The hardest part when placing pups like Duncan is wether to place him with a competition handler or with a K9 handler. It's all about the little details..... For him to act this way at 5wks makes me think too knuckle Headed!!:hammer:


----------



## Tammy GSD (Dec 26, 2010)

cliffson1 said:


> :hammer:OMG, if you keep that up those dogs are going to grow up and be aggressive and bite people indicriminately. Whew!! NEVER play tug with a young puppy like that or it will grow up to bite people!!!!
> 
> On a serious note...


WHEW! Scared the crap out of me!
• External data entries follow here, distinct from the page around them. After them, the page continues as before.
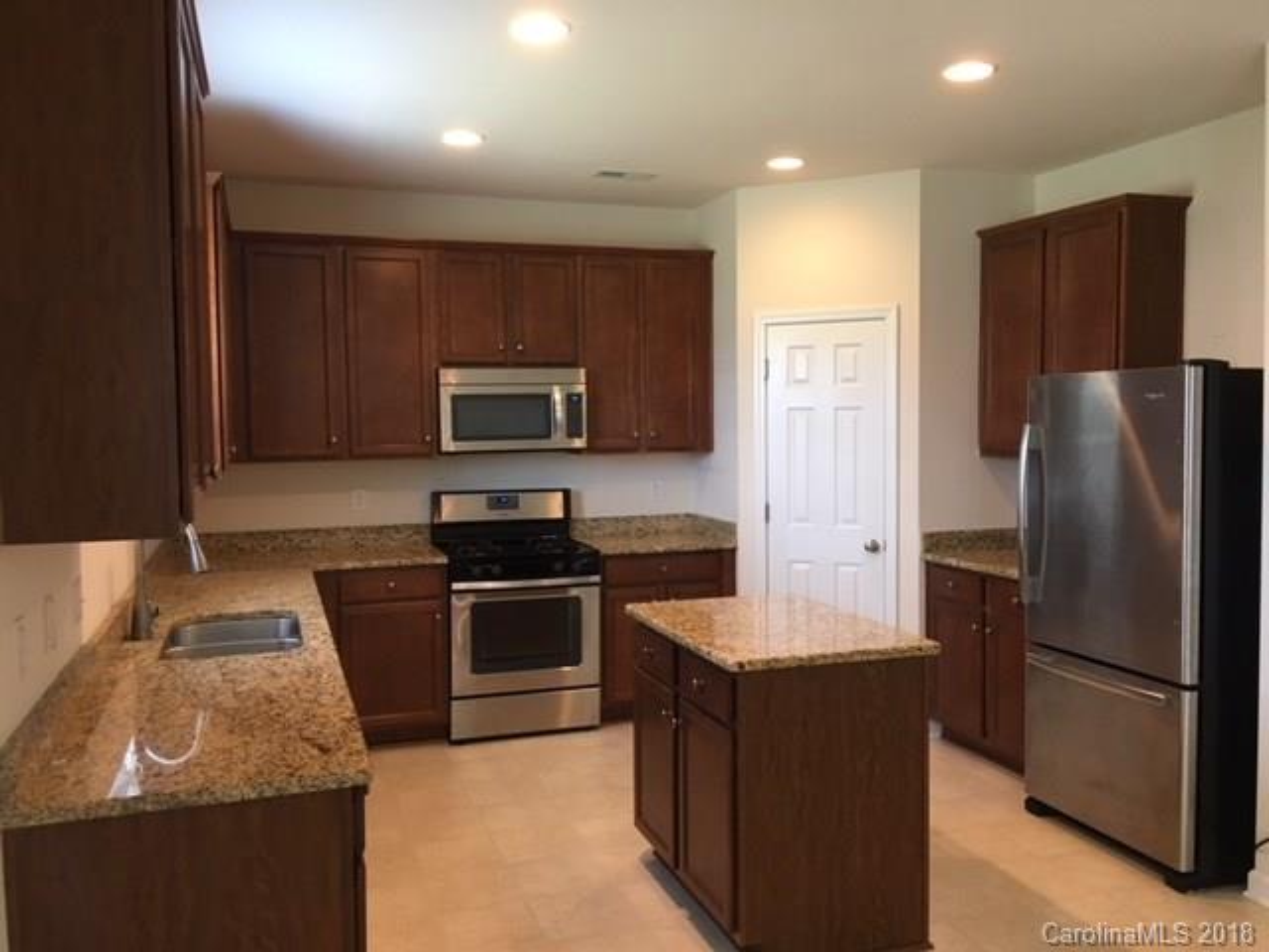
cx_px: 634
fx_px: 1063
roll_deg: -0.2
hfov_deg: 61.7
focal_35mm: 29
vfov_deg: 48.2
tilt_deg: -1.5
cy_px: 476
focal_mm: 4.15
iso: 64
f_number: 2.2
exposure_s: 1/15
I thought I was doing something horrible. We started our girl on this at 8 weeks, 3 days after we got her(has an insane prey drive, already) and we start at the local Schutzhund club in 2 weeks (only socialization at this age, they said...need to wait until 12 weeks).


----------



## VaBeachFamily (Apr 12, 2005)

Is that female going to be a Bi?


----------



## Jax's Mom (Apr 2, 2010)

I didn't see any of it because there was 150lbs of dog in my lap the whole time... Was it good? LOL


----------



## GSDBESTK9 (Mar 26, 2002)

VaBeachFamily said:


> Is that female going to be a Bi?


Yes, Denial is a bicolor.


----------



## GSD_Xander (Nov 27, 2010)

They're adorable


----------